Consegna A:
Secondo l'articolo sulla silicosi, in che anno fu emanata in Italia la legge sull'assicurazione da silicosi?
Consegna B:
Elenca tutti i paesi in cui l'articolo sulla silicosi colloca le crisi legate a questa malattia.
Consegna C:
Scrivi il seguito dell'articolo sulla silicosi, partendo dopo la sua ultima frase.

Estratto fornito:
• • •

Moda, Tessile, Abbigliamento

Silicosi, ieri si moriva in miniera oggi per i jeans vintage

gennaio 12 | Pubblicato da Luigi Sorreca | News

 

E’ interessante vedere il percorso che la società ha fatto per arrivare ad accettare il collegamento tra la malattia e determinate condizioni di lavoro; parte di questo percorso è stato ricostruito da Francesco Carnevale, presidente della Fondazione Michelucci, durante il convegno dedicato alla silicosi, che si è tenuto ieri a Roma, presso la sede dell’Inail

ROMA – Il Novecento è stato il secolo del lavoro e sarà ricordato anche come il secolo che ha visto l’affrancamento del lavoratore da tante malattie professionali, causate appunto da alcune condizioni di lavoro. Una di queste è la silicosi, dovuta ad un’esposizione elevata alla silice cristallina libera.
E’ interessante vedere il percorso che la società ha fatto per arrivare ad accettare il collegamento tra la malattia e determinate condizioni di lavoro; parte di questo percorso è stato ricostruito da Francesco Carnevale, presidente della Fondazione Michelucci, durante il convegno dedicato alla silicosi, che si è tenuto ieri a Roma, presso la sede dell’Inail.

«La prima discussione sulla silicosi come malattia dei lavoratori risale ai primi anni dell’800, quando in Gran Bretagna morirono alcuni lavoratori che affilavano coltelli. Una secondo, violenta crisi si è avuta durante la ricerca dell’oro in Sudafrica nei primi anni del ’900, quando sono stati introdotti alcuni martelli che producevano molta più polvere rispetto ai picconi. Negli anni ’30 c’è stata un’altra crisi importante negli Stati Uniti che ha colpito alcuni lavoratori che stavano costruendo una galleria per l’energia elettrica. In Italia, la prima crisi è stata tardiva: alla fine degli anni ’30 alcuni lavoratori hanno fatto una serie di cause ai datori di lavoro per essersi ammalati sul posto di lavoro e nel 1943, in piena guerra, venne emanata la legge sull’assicurazione da silicosi».

In questa storia si inserisce tutto un dibattito medico, che in un certo senso ha contribuito a ritardare la definizione di silicosi come malattia da lavoro: una delle cause di questo ritardo è stata l’eccessiva speranza riposta dai medici nei farmaci capaci di ridurre l’impatto della silicosi.

• • •

Dati:

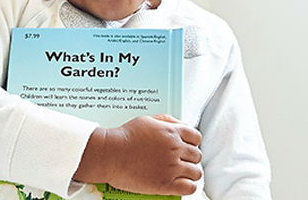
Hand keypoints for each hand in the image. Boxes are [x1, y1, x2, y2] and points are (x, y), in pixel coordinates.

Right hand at [74, 115, 202, 195]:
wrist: (110, 154)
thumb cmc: (125, 137)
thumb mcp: (147, 120)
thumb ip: (166, 121)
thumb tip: (180, 126)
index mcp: (172, 132)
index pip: (196, 137)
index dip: (192, 143)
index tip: (186, 147)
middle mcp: (175, 149)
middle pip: (197, 155)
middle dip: (190, 158)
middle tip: (182, 161)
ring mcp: (171, 167)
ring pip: (196, 172)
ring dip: (190, 173)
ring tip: (182, 174)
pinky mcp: (165, 184)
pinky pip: (190, 188)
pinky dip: (188, 186)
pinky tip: (181, 184)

• • •

Risposta scritta A:
Nel 1943, in piena guerra.

Risposta scritta B:
Gran Bretagna, Sudafrica, Stati Uniti, Italia

Risposta scritta C:
Ma oggi la silicosi è ancora un problema attuale, soprattutto in alcuni paesi. La Turchia, ad esempio, dove la silicosi colpisce lavoratori giovani del settore tessile. Ebbene, se nel secolo scorso la silicosi uccideva in miniera o nei cantieri edilizi, oggi uccide nei laboratori di jeans. Sì perché per ottenere quell’effetto vintage che rende il jeans un capo d’abbigliamento ancora più alla moda, bisogna spruzzargli sopra un getto di sabbia con aria compressa che spesso contiene silice cristallina.

Il capo d’abbigliamento simbolo della globalizzazione (se ne producono oltre 5 miliardi di paia all’anno) diventa anche un simbolo di morte. Un fenomeno assurdo che ha ispirato un libro dal titolo abbastanza eloquente «Jeans da morire», (editore Ediesse) scritto da Silvana Cappuccio, sindacalista della Cgil esperta di problemi internazionali del lavoro nel settore tessile e dell’abbigliamento.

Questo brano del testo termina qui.